Exercise description: Which lines of the data contain the string "back"? Copy every one of them.

(Pose landmark coordinates)
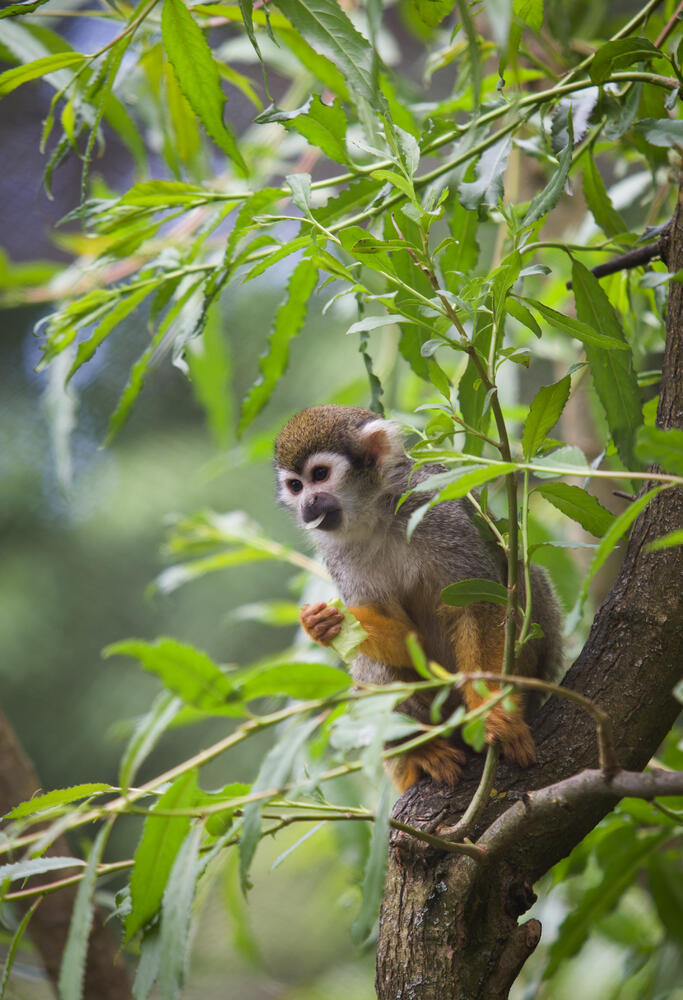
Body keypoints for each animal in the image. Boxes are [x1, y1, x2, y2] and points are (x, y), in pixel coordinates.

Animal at [276, 404, 564, 788]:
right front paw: (320, 624)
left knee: (524, 584)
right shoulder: (336, 553)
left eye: (319, 475)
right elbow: (406, 638)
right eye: (295, 486)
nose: (307, 504)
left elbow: (480, 602)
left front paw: (490, 711)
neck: (376, 514)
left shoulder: (434, 509)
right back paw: (420, 751)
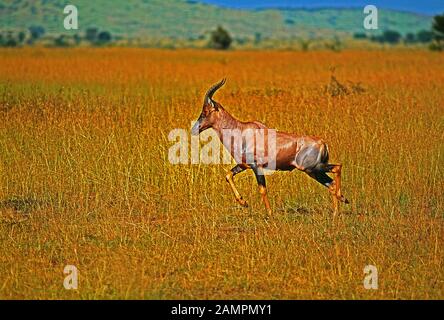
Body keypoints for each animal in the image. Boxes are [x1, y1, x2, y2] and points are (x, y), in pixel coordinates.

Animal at [193, 79, 348, 216]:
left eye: (205, 112)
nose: (195, 129)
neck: (242, 130)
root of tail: (322, 143)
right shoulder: (243, 165)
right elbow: (228, 175)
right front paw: (244, 202)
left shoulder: (256, 166)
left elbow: (262, 189)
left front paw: (269, 213)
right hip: (313, 171)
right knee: (331, 183)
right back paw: (336, 211)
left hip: (312, 167)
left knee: (337, 167)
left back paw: (342, 198)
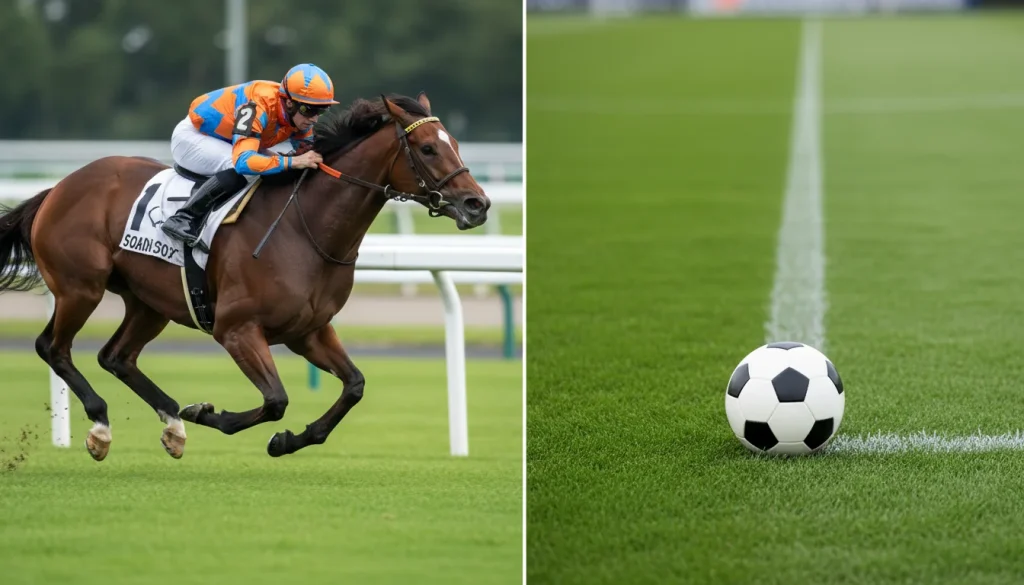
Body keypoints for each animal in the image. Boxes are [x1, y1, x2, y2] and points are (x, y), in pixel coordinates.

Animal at [0, 92, 490, 461]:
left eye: (456, 143)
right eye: (427, 148)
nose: (477, 204)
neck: (305, 227)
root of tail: (58, 187)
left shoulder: (308, 331)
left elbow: (354, 386)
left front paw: (289, 440)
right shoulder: (237, 329)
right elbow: (276, 400)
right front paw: (207, 414)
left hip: (150, 302)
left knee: (116, 356)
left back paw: (172, 422)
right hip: (80, 287)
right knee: (53, 347)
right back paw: (103, 425)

Task result:
right back paw: (420, 751)
right back paw: (336, 211)
left back paw: (342, 198)
left back paw: (172, 422)
right back paw: (103, 425)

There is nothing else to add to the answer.